Mr. Weltman mentioned that initial analysis suggests tariffs “could impact all lines of property and casualty insurance,” with auto insurance “likely to be more impacted” because of tariffs on vehicles and parts. (On Wednesday, Mr. Trump extended a one-month tariff exemption to the Canadian auto sector.)
Chris Cornell, a partner and national leader at KPMG’s insurance practice, noted the uncertainty surrounding the trade war’s duration, along with the potential for layered tariffs, which could further affect premiums. “The layering of the tariffs is a significant issue. … So that uncertainty is just compounded,” he said.
IBC’s Mr. Weltman stated that Canadian insurers are trying to mitigate tariffs by seeking alternatives for American goods in their supply chains.
Intact Financial Corp., Canada’s largest property and casualty insurer, covers nearly three million homeowners in Canada. Spokesperson Caroline Audet explained that building materials account for one-third of total property insurance costs for homes and businesses.
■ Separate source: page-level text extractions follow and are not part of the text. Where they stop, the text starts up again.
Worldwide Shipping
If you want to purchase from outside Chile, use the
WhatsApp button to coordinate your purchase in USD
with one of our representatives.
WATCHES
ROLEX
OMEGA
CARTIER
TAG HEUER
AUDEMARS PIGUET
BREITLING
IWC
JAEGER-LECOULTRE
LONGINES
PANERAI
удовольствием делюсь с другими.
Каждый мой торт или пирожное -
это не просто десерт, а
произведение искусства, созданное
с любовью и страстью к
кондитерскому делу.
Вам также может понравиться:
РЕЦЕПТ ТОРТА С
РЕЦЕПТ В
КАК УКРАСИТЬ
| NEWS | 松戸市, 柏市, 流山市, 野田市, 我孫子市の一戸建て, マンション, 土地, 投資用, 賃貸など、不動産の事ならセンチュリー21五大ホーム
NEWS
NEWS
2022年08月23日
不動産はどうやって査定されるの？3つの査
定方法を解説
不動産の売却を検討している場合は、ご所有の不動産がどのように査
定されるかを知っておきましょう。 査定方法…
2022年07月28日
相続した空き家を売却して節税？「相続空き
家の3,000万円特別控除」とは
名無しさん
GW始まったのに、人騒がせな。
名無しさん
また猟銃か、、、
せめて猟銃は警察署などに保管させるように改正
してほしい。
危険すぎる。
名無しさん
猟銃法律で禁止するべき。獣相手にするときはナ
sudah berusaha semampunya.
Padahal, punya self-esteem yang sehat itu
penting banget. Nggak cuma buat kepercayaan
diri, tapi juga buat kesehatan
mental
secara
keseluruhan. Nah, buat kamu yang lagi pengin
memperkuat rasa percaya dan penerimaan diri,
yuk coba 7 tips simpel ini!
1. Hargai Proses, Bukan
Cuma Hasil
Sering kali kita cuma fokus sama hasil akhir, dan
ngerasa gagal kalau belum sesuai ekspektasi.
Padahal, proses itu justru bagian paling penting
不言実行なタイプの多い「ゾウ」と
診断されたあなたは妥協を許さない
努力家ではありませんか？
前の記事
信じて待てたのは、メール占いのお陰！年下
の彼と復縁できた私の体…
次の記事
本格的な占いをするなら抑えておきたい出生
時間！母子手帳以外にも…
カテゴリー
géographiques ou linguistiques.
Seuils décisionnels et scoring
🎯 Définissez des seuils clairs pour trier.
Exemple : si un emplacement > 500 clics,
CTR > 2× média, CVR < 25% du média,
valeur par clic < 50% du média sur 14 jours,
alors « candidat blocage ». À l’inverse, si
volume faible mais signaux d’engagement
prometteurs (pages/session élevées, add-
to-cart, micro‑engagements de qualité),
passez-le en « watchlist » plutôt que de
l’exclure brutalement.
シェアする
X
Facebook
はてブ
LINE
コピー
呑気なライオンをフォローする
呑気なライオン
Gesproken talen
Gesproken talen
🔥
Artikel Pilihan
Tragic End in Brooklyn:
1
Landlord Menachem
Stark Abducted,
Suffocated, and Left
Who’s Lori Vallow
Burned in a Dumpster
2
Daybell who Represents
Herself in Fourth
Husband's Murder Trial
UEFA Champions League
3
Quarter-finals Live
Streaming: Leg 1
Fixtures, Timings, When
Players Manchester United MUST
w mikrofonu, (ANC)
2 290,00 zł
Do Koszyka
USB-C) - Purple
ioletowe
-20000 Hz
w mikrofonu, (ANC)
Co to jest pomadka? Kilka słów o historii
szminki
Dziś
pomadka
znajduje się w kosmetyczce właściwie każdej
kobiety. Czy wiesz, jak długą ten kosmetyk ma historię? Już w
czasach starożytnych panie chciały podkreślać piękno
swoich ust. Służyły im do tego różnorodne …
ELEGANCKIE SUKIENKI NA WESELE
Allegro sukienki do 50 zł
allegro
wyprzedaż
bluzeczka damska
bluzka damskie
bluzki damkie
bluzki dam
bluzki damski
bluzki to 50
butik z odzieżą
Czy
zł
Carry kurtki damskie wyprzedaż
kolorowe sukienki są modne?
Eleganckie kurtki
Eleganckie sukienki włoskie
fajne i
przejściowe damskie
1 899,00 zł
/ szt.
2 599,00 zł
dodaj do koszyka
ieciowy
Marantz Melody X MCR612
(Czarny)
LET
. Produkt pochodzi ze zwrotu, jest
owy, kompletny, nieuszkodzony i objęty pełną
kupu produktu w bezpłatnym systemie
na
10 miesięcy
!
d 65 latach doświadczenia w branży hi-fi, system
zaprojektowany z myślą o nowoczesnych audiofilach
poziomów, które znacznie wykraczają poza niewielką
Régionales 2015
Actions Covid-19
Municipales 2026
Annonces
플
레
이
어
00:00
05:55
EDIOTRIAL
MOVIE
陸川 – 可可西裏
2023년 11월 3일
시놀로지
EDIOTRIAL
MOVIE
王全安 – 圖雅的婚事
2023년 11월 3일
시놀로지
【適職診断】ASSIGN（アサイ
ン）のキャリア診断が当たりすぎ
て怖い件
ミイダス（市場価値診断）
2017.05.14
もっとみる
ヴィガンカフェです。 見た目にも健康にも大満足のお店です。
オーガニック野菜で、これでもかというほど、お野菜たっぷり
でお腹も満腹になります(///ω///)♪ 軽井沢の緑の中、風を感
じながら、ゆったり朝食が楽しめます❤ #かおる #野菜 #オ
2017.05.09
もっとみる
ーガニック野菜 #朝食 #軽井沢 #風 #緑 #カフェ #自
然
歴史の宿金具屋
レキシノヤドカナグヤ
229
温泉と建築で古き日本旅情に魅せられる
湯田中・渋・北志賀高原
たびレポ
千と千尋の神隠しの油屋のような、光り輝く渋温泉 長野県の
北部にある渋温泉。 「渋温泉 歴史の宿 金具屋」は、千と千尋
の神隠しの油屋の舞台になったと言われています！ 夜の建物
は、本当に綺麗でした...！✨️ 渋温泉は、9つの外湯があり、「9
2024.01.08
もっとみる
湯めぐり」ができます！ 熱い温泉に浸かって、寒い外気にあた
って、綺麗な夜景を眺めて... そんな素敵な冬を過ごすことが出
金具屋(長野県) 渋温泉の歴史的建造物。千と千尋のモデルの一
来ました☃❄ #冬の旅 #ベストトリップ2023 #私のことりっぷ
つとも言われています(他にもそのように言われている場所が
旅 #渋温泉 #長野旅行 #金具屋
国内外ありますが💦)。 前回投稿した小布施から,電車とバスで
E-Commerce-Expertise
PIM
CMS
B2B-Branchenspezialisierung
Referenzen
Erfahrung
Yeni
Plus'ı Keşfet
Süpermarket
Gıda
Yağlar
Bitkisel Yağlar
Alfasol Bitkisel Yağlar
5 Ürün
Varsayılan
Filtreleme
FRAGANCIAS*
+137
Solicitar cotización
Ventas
The other two-thirds include factors such as labor, temporary relocations, and business interruptions for commercial insurance. Approximately 25 per cent of materials are currently sourced from the U.S.
“That means that only approximately 8 per cent of total costs would be potentially exposed to the proposed tariffs, so we are confident that the overall impact on our business would be limited,” Ms. Audet said.
During a recent call, Intact chief executive Charles Brindamour told analysts that the company has been working with suppliers for the past month to ensure they have “as much Canadian content as possible.”
Patrick Barbeau, Intact’s chief operating officer, said that the remaining 75 per cent of materials used in property insurance are sourced and manufactured in Canada. “And we have opportunities to further reduce the usage of U.S.-manufactured goods at On Side and within the supply chain,” he added. (On Side is Intact’s in-house restoration company.)
Co-operators spokesperson Keren Adderley said that while some price adjustments may occur as early as 2025, the full effects may not be realized until next year, with forecasts indicating continued cost pressures in the coming years. “The insurance industry is bracing for the potential of increased claims costs across all property types, including commercial, farm, and homeowner policies as we expect the tariffs to drive up the cost of materials, labour, and services,” Ms. Adderley said in an e-mail.
IA Financial spokesperson Chantel Corbeil said the tariffs “can indeed influence” home insurance policies in Canada due to possible increases in material and goods costs. However, she noted that not all materials or goods will be affected by the tariffs, and labor costs are expected to remain stable.